Radio stars of the 30s and 40s Jack Benny and Lucille Ball were sponsored by the beloved product, and its advertisements dominated early television shows. Who didn’t love that vibrant, jiggly, fun texture and versatility. Little kids delighted in it, adults found it light and refreshing, and older folks enjoyed it as a simple and sweet conclusion to an otherwise bland meal in a nursing home. It was a predictable, comfortable and welcome sites to millions. It soothed young kids at home with measles and graced the food trays of surgery patients as it eased back them into eating solid foods. It was also the basis for tomato aspics and molded salmon mousse. Although it had some limitations because of mobility and temperature, it frequently took center stage at picnics and backyard barbecues. It was like one of the family.
It was released in the late 1800s by an entrepreneur named Pearle Wait and his wife May, who experimented with grinding gelatin to a powder, which was a hydration originally extracted from the cells and hooves of barnyard animals, including flavorings and sugar which generated the very first sweet version of gelatin. After several dismal years, they ran a large ad in the Ladies’ Home Journal magazine, hyping the new colorful sweet as”America’s favorite dessert” and the product took off. Inexpensive, easy to make and fun for kids, it became a staple in the American household and continues to this day. It went on to be obtained by several large companies over the years and elegant and marketed as an inexpensive”salad” and dessert.

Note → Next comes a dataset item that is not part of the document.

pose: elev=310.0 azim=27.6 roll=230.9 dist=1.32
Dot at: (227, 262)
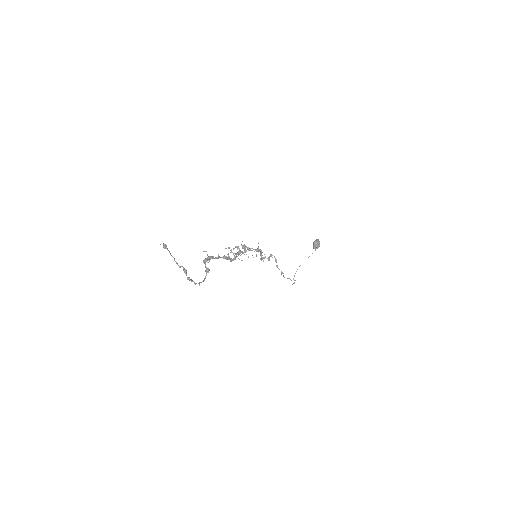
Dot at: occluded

LeRoy, New York is known as its birthplace and has the sole Jell-O Museum in the world, prominently located on the main road through this little town. Jell-O was manufactured there until General Foods closed the plant in 1964 and relocated to Dover, Delaware. According to Kraft foods, the state of Utah eats two times as much lime jello as any other nation (possibly those large Mormon families account for this ). The concept is that Mormons have quite a sweet tooth (they also have the most candy in the country) and when requested to bring a green salad to a dinner, they will show up with lime Jell-O (favorite add-ins include shredded carrots or canned pears).
A hugely popular concoction during the 1950s was a lime jello recipe that featured whipped topping, cottage cheese or cream cheese, crushed pineapple, mini marshmallows and walnuts. It often appeared at baby showers, luncheons, church potlucks and buffet dinners, usually shaped by a large mold and trimmed with mayo. U.S. stats tell us 159.72 million Americans consumed flavored gelatin desserts in 2017, but this figure is projected to reduce to 154.07 million in 2020.
Although the younger generation is moving in a different direction and ingestion stats show a decrease in this once beloved staple of American cuisine, it still holds its own at any family gathering. And most of us agree, there’s always room for Jell-O.